= Beginning of Section =

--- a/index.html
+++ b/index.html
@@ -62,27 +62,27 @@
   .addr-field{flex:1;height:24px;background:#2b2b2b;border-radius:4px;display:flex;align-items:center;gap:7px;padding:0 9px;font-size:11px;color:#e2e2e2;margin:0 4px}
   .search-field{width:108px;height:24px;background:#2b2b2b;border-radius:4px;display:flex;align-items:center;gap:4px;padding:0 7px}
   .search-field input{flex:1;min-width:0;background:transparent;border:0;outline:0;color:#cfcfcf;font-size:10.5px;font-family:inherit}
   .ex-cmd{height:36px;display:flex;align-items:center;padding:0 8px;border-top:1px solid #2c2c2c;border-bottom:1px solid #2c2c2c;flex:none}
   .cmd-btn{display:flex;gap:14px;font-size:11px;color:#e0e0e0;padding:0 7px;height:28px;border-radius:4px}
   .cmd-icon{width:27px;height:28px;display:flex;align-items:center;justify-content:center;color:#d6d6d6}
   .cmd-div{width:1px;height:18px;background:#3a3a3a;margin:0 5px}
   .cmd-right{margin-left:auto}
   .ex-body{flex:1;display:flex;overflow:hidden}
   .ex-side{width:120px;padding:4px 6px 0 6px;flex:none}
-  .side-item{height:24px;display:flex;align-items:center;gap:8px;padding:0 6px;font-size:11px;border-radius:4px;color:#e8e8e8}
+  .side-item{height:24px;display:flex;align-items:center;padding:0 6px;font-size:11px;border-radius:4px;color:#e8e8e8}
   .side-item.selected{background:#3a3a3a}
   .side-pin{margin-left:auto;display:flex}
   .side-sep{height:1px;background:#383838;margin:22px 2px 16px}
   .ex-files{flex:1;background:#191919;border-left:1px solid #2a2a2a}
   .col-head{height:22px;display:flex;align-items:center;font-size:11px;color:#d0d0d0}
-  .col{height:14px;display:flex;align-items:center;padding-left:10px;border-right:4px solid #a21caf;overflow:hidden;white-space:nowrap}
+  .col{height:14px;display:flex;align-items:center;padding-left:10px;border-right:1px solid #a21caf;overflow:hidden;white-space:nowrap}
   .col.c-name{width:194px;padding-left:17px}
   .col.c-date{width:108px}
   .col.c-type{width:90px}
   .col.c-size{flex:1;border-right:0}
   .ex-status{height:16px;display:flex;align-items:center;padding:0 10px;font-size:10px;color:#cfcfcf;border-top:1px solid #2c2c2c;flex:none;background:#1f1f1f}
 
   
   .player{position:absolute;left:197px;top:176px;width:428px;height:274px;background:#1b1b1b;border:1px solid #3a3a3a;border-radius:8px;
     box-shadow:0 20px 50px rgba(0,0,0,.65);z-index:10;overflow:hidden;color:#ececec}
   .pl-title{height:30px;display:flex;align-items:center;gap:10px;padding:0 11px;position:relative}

= End of Section =
= Beginning of Section =

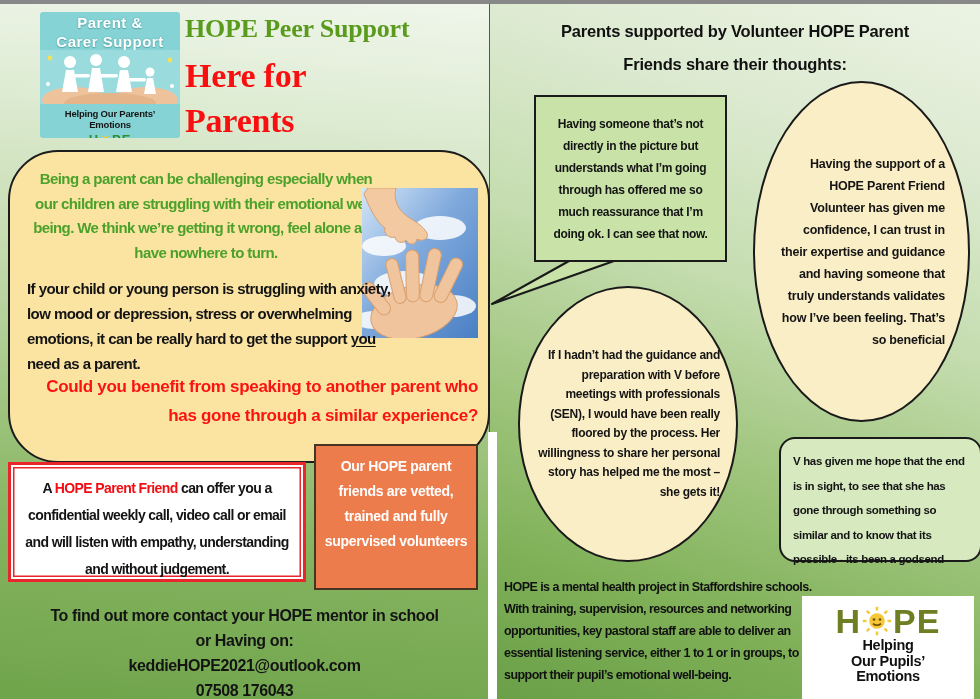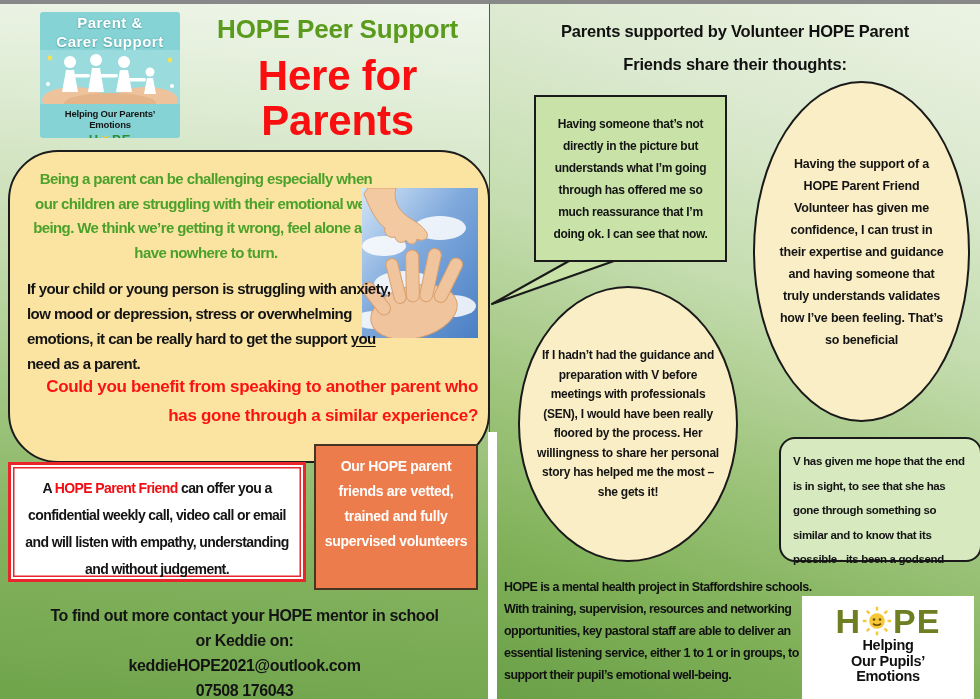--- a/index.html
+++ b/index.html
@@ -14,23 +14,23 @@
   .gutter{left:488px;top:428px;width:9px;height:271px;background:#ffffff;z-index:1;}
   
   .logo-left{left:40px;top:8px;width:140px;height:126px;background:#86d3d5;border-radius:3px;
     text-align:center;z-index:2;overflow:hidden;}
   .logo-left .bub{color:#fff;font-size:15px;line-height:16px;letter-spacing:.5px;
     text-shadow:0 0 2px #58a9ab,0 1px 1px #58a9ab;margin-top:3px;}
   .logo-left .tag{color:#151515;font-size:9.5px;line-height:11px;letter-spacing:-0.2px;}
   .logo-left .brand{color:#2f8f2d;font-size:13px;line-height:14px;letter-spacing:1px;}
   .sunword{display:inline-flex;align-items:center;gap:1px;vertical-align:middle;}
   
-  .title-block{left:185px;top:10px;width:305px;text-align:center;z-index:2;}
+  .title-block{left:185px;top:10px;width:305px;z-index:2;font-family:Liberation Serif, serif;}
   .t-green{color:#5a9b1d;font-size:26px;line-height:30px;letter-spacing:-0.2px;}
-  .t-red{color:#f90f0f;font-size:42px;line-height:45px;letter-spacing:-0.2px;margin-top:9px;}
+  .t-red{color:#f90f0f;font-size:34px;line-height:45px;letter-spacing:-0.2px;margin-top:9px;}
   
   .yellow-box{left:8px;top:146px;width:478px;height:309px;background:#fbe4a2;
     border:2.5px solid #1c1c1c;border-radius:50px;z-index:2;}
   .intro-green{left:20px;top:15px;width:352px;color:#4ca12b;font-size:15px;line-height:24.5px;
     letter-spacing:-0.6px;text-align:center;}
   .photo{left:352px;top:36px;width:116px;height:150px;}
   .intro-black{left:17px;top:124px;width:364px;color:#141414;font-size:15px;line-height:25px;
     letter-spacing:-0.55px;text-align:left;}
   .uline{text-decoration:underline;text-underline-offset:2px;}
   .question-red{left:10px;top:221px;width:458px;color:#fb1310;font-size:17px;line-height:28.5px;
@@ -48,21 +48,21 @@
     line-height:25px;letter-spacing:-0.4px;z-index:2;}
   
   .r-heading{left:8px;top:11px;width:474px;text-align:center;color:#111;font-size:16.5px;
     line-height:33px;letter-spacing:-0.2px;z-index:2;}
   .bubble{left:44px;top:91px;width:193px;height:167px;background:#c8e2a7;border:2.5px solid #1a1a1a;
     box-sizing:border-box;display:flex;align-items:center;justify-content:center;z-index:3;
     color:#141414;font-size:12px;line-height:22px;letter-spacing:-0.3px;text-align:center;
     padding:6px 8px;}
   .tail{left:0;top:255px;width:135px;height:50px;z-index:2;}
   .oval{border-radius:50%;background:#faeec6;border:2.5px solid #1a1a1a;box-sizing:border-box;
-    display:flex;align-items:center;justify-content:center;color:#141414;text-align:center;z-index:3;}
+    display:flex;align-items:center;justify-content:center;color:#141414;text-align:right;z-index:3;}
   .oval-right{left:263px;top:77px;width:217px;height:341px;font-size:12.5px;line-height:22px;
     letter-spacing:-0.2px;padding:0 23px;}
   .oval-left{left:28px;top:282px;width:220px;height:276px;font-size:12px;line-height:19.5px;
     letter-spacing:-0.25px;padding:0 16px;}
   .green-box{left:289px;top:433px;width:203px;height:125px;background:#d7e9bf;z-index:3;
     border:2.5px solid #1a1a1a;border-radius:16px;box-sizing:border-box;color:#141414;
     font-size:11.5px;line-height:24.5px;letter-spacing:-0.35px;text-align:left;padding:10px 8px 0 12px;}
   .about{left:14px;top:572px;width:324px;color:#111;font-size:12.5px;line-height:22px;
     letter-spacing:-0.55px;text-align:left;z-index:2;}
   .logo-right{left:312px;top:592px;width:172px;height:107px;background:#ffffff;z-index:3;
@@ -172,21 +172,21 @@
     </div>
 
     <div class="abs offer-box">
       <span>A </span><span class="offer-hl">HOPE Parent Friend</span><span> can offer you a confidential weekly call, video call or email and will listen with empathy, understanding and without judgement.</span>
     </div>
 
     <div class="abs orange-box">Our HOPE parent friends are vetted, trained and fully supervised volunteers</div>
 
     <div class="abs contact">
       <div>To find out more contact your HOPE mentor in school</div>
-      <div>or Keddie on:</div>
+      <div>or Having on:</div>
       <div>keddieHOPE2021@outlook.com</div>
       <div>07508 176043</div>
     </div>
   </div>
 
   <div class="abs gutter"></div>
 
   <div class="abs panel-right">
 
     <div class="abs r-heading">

= End of Section =
= Beginning of Section =

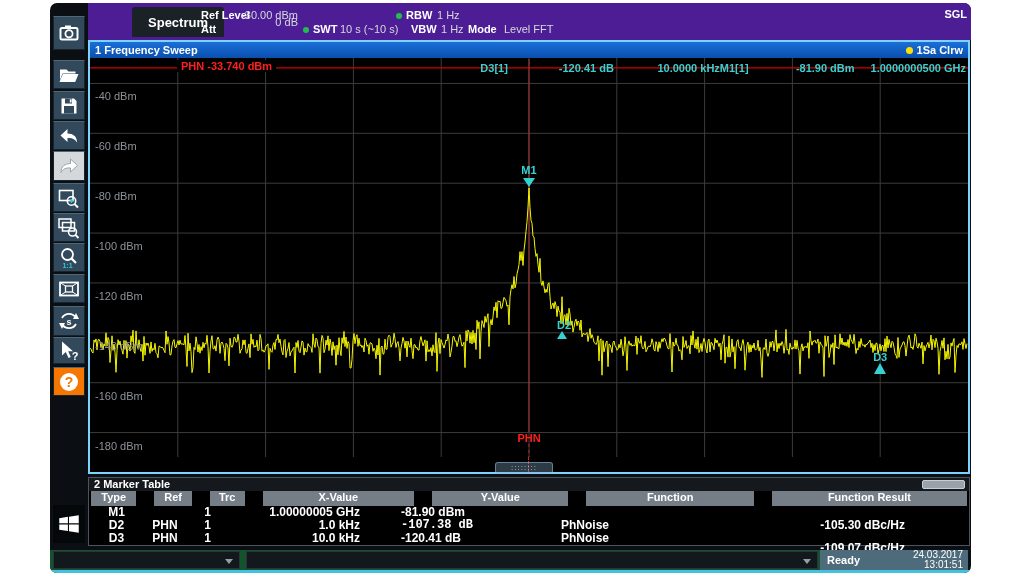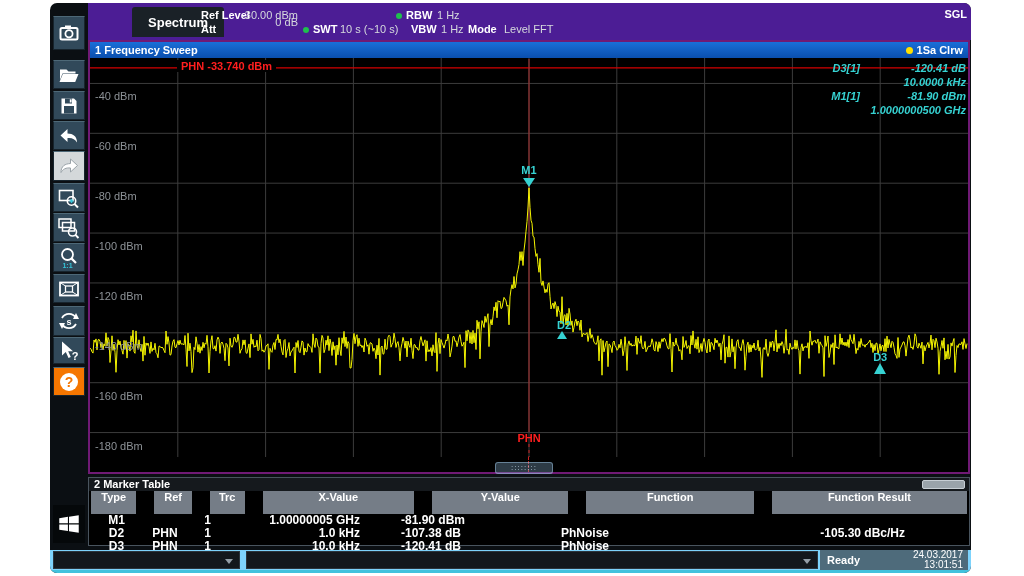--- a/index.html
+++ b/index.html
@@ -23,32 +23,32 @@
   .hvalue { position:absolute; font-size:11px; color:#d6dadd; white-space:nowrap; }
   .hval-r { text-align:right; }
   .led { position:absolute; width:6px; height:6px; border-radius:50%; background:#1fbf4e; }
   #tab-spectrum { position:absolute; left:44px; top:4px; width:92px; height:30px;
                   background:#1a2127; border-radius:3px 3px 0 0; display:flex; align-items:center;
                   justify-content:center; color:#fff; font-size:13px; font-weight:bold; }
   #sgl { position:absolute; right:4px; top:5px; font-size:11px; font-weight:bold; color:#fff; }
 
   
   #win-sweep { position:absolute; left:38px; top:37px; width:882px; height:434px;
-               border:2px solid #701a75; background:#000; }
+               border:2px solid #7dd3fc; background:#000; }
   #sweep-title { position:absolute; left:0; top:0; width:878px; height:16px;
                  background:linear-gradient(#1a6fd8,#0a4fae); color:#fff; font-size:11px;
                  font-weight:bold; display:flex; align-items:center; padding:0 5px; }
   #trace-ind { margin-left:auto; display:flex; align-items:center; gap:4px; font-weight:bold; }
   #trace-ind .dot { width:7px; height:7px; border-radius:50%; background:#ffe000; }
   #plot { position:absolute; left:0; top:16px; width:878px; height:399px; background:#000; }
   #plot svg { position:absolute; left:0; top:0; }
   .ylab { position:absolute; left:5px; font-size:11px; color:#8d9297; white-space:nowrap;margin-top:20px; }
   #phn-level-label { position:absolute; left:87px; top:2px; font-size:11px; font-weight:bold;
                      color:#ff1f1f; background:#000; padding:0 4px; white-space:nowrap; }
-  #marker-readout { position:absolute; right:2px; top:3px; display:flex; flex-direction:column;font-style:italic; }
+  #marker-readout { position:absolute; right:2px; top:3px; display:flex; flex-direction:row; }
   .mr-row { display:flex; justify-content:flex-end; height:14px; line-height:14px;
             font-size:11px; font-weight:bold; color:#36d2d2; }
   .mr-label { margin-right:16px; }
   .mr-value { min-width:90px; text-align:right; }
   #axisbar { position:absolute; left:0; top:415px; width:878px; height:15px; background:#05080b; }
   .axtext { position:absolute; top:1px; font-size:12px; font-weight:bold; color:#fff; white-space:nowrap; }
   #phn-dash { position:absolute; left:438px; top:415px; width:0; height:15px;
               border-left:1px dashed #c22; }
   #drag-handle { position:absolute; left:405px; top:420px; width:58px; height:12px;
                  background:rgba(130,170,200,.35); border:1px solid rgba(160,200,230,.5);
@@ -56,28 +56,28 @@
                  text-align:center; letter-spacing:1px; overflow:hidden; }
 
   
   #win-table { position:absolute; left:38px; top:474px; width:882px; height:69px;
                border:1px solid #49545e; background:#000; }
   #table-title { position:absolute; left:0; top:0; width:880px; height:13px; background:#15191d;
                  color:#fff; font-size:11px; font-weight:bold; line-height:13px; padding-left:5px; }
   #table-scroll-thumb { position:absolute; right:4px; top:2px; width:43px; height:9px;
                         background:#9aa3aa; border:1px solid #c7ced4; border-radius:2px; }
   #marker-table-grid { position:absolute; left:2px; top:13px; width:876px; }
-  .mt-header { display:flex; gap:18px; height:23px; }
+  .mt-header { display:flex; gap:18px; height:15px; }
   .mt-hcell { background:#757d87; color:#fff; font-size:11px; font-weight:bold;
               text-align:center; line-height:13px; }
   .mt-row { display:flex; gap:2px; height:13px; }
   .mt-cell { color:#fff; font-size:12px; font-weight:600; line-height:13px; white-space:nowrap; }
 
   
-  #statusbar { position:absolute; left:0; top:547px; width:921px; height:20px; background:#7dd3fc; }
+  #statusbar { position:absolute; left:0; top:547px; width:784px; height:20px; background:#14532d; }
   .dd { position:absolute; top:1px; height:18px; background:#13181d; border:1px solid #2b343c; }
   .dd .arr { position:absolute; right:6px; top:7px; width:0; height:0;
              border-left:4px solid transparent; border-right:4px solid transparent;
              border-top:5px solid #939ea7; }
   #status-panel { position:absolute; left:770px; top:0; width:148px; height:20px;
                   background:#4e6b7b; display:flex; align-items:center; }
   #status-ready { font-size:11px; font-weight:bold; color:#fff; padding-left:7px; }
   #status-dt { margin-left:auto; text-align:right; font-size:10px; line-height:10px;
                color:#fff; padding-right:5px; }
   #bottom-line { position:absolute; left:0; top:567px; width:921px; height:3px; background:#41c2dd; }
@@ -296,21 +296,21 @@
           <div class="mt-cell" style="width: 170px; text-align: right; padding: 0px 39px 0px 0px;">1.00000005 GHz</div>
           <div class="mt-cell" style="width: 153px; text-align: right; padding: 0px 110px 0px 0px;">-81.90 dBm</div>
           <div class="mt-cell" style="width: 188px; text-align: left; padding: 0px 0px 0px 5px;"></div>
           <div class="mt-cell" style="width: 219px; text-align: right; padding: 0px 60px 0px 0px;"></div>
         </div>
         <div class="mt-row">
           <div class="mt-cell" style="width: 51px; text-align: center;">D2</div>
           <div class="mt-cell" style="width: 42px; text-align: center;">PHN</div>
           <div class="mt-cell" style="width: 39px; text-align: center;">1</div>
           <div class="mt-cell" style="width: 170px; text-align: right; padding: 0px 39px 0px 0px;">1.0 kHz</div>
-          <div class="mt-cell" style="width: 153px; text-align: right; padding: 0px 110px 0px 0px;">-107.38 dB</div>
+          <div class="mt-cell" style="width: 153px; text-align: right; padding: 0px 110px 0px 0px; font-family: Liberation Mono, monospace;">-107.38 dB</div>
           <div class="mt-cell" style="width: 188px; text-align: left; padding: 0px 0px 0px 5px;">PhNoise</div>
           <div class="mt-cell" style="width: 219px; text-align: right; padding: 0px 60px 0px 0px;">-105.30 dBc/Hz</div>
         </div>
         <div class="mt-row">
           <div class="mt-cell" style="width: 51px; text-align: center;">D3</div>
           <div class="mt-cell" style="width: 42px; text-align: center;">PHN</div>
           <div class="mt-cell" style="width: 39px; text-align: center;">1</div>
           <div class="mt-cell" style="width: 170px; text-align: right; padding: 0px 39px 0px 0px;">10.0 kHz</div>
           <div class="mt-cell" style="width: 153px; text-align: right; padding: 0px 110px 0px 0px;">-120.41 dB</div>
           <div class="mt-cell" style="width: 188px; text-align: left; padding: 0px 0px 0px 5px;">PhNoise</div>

= End of Section =

### Task
Make a list of all lines in the data that contain "contact".

### Answer section
     <div class="abs contact">
       <div>To find out more contact your HOPE mentor in school</div>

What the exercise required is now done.